For anyone that doesn’t know, Akai’s MPC range of drum sequencers with pads have pretty much been in use by every hip-hop producer that’s worth knowing about. Reading interviews of the big and little names, they will always refer to their MPC as one of tehir favourite bits of kit.

Buying the MPC now allows me to sample from my iPod and make beats and loops while out in the sun. When I tried this for the first time, I did get lots of weird looks by passers by and I think a fair few rude boys wanted to give me a slap and knick my box of tricks, but who cares – I can now make beats and do soem sampling in the sun.

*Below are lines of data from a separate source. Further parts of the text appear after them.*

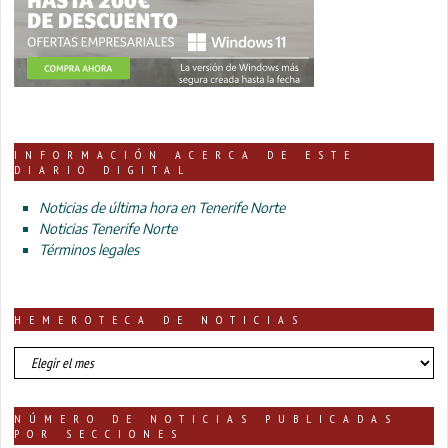
INFORMACIÓN ACERCA DE ESTE
DIARIO DIGITAL
Noticias de última hora en Tenerife Norte
Noticias Tenerife Norte
Términos legales
HEMEROTECA DE NOTICIAS
HEMEROTECA
DE
NOTICIAS
NÚMERO DE NOTICIAS PUBLICADAS
POR SECCIONES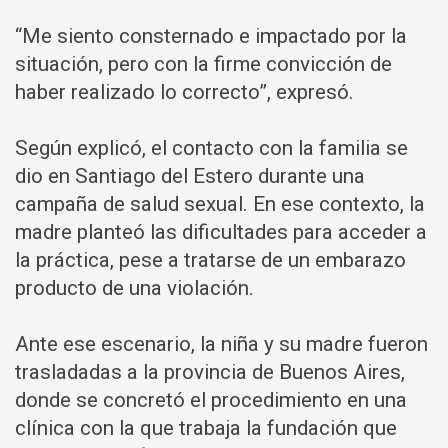
“Me siento consternado e impactado por la
situación, pero con la firme convicción de
haber realizado lo correcto”, expresó.
Según explicó, el contacto con la familia se
dio en Santiago del Estero durante una
campaña de salud sexual. En ese contexto, la
madre planteó las dificultades para acceder a
la práctica, pese a tratarse de un embarazo
producto de una violación.
Ante ese escenario, la niña y su madre fueron
trasladadas a la provincia de Buenos Aires,
donde se concretó el procedimiento en una
clínica con la que trabaja la fundación que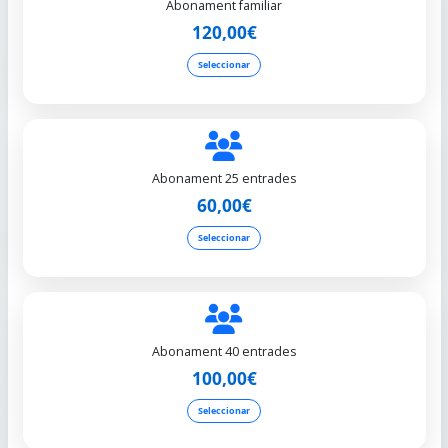
Abonament familiar
120,00€
Seleccionar
Abonament 25 entrades
60,00€
Seleccionar
Abonament 40 entrades
100,00€
Seleccionar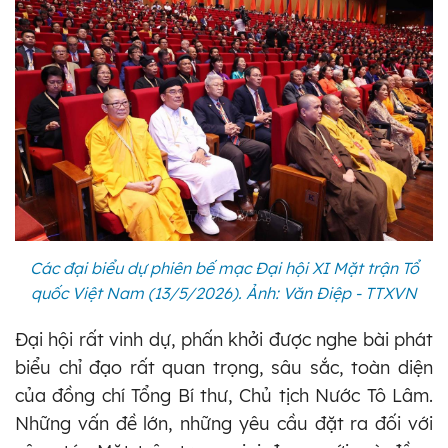
Các đại biểu dự phiên bế mạc Đại hội XI Mặt trận Tổ
quốc Việt Nam (13/5/2026). Ảnh: Văn Điệp - TTXVN
Đại hội rất vinh dự, phấn khởi được nghe bài phát
biểu chỉ đạo rất quan trọng, sâu sắc, toàn diện
của đồng chí Tổng Bí thư, Chủ tịch Nước Tô Lâm.
Những vấn đề lớn, những yêu cầu đặt ra đối với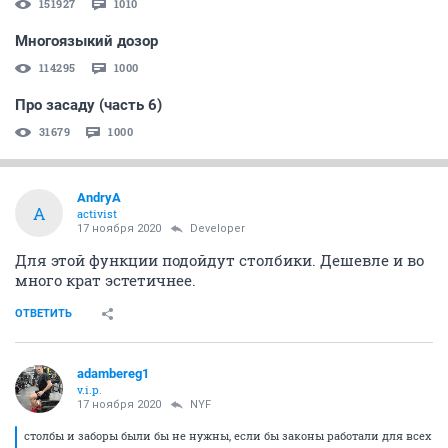
151927
1010
Многоязыкий дозор
114295
1000
Про засаду (часть 6)
31679
1000
AndryA
A
activist
17 ноября 2020
Developer
Для этой функции подойдут столбики. Дешевле и во
много крат эстетичнее.
ОТВЕТИТЬ
adambereg1
v.i.p.
17 ноября 2020
NYF
столбы и заборы были бы не нужны, если бы законы работали для всех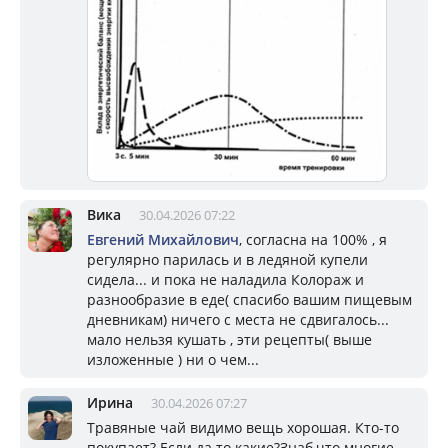
Вика
30.04.2026 07:22
Евгений Михайлович
, согласна на 100% , я
регулярно парилась и в ледяной купели
сидела... и пока не наладила Колораж и
разнообразие в еде( спасибо вашим пищевым
дневникам) ничего с места не сдвигалось...
мало нельзя кушать , эти рецепты( выше
изложенные ) ни о чем...
Ирина
30.04.2026 07:27
Травяные чай видимо вещь хорошая. Кто-то
покупает? Если да то какие?Знаб,что многие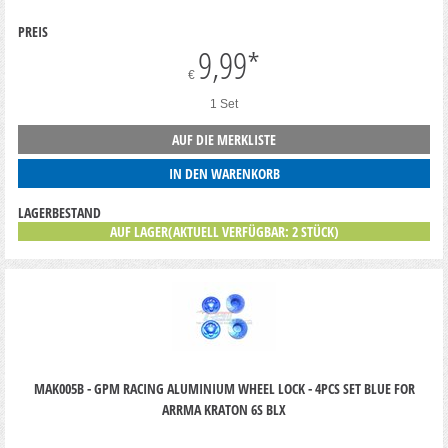
PREIS
9,99
*
€
1 Set
AUF DIE MERKLISTE
IN DEN WARENKORB
LAGERBESTAND
AUF LAGER(AKTUELL VERFÜGBAR: 2 STÜCK)
MAK005B - GPM RACING ALUMINIUM WHEEL LOCK - 4PCS SET BLUE FOR
ARRMA KRATON 6S BLX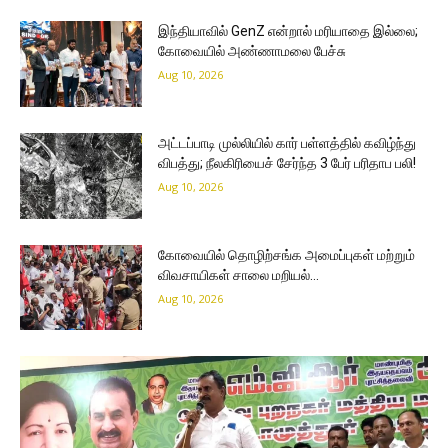
இந்தியாவில் GenZ என்றால் மரியாதை இல்லை;
கோவையில் அண்ணாமலை பேச்சு
Aug 10, 2026
அட்டப்பாடி முல்லியில் கார் பள்ளத்தில் கவிழ்ந்து
விபத்து; நீலகிரியைச் சேர்ந்த 3 பேர் பரிதாப பலி!
Aug 10, 2026
கோவையில் தொழிற்சங்க அமைப்புகள் மற்றும்
விவசாயிகள் சாலை மறியல்…
Aug 10, 2026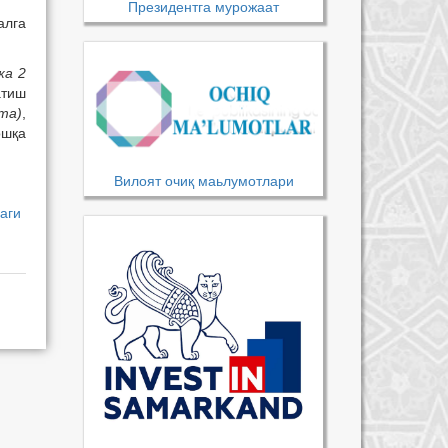
Президентга мурожаат
алга
жа 2
атиш
та)
,
ошқа
Вилоят очиқ маьлумотлари
аги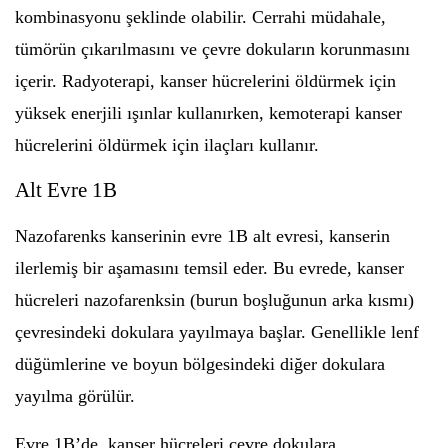
kombinasyonu şeklinde olabilir. Cerrahi müdahale,
tümörün çıkarılmasını ve çevre dokuların korunmasını
içerir. Radyoterapi, kanser hücrelerini öldürmek için
yüksek enerjili ışınlar kullanırken, kemoterapi kanser
hücrelerini öldürmek için ilaçları kullanır.
Alt Evre 1B
Nazofarenks kanserinin evre 1B alt evresi, kanserin
ilerlemiş bir aşamasını temsil eder. Bu evrede, kanser
hücreleri nazofarenksin (burun boşluğunun arka kısmı)
çevresindeki dokulara yayılmaya başlar. Genellikle lenf
düğümlerine ve boyun bölgesindeki diğer dokulara
yayılma görülür.
Evre 1B’de, kanser hücreleri çevre dokulara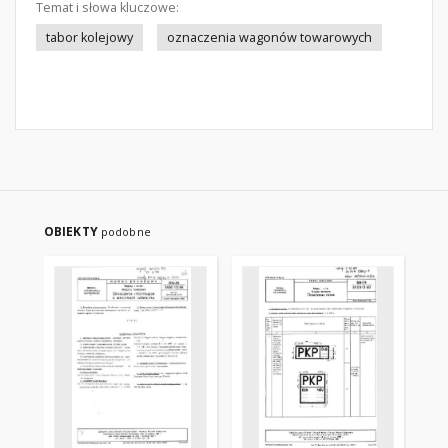
Temat i słowa kluczowe:
tabor kolejowy
oznaczenia wagonów towarowych
OBIEKTY
podobne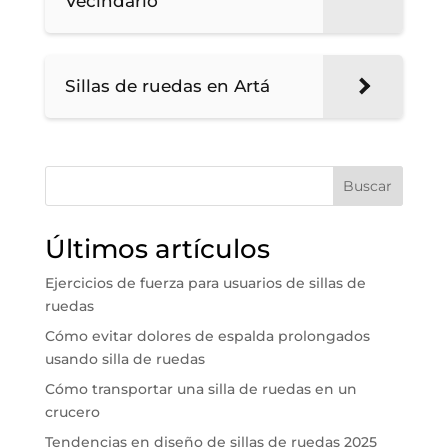
Vecindario
Sillas de ruedas en Artá
Buscar
Últimos artículos
Ejercicios de fuerza para usuarios de sillas de
ruedas
Cómo evitar dolores de espalda prolongados
usando silla de ruedas
Cómo transportar una silla de ruedas en un
crucero
Tendencias en diseño de sillas de ruedas 2025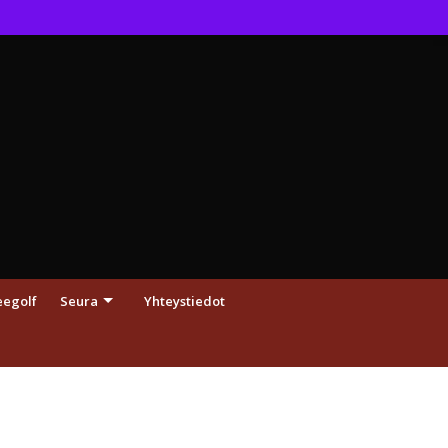
eegolf
Seura
Yhteystiedot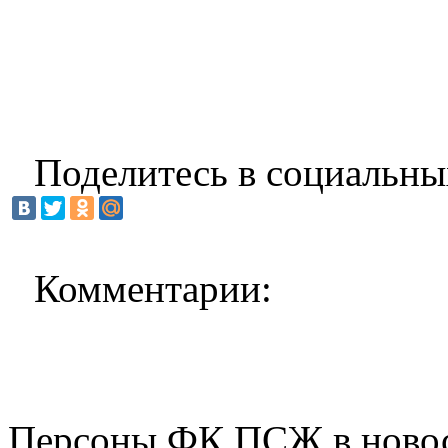
Поделитесь в социальны
Комментарии:
Персоны ФК ПСЖ в ново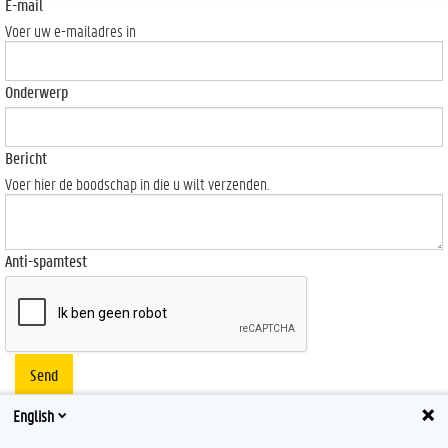
E-mail
Voer uw e-mailadres in
Onderwerp
Bericht
Voer hier de boodschap in die u wilt verzenden.
Anti-spamtest
Send
English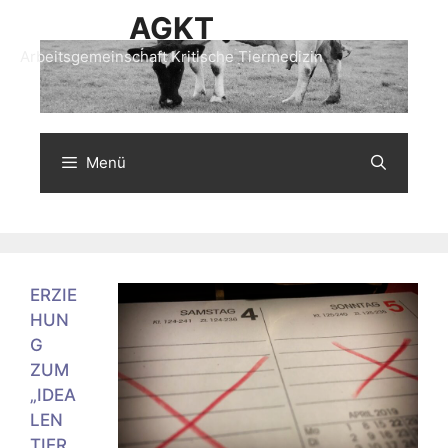
Zum
AGKT
Inhalt
Arbeitsgemeinschaft Kritische Tiermedizin
springen
Menü
ERZIE
HUN
G
ZUM
„IDEA
LEN
TIER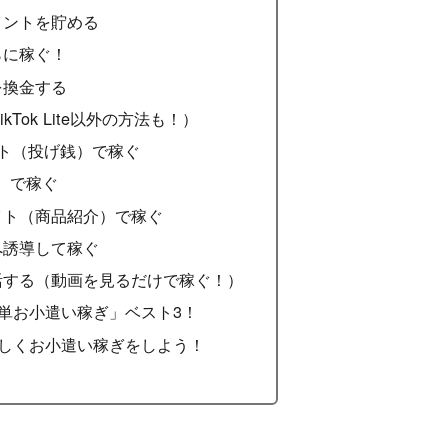
イントを貯める
らに稼ぐ！
を換金する
ikTok Lite以外の方法も！）
Eのギフト（投げ銭）で稼ぐ
件）で稼ぐ
リエイト（商品紹介）で稼ぐ
ログへ誘導して稼ぐ
eでポイ活する（動画を見るだけで稼ぐ！）
単お小遣い稼ぎ」ベスト3！
teで楽しくお小遣い稼ぎをしよう！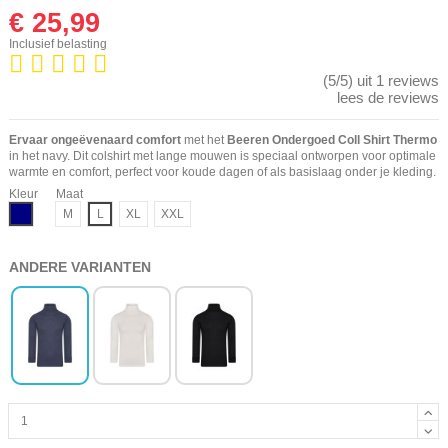
€ 25,99
Inclusief belasting
(5/5) uit 1 reviews
lees de reviews
Ervaar ongeëvenaard comfort
met het
Beeren Ondergoed Coll Shirt Thermo
in het navy. Dit colshirt met lange mouwen is speciaal ontworpen voor optimale
warmte en comfort, perfect voor koude dagen of als basislaag onder je kleding.
Kleur
Maat
Navy
M
L
XL
XXL
ANDERE VARIANTEN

The next thing I have been trying to get hold of is a portable synth which I can program in the sun. Surprisingly, there’s very few of these and although I had always had my sights set on a Korg MicroKorg, I am now in the hunt for a Novation XioSynth 25 which is apparently a much better sound source with much more hands-on knob twiddling (Just what I need to get a proper handling on sound synthesis.)

Korg MicroKorg:

Novation XioSynth
Xio Synth 25

It seems, however, that everyone seems to have the same idea and I can’t find one in stock anywhere. I just wanted to buy one, pick it up and play this weekend, but I think i’ll have to resort to buying it over the internet.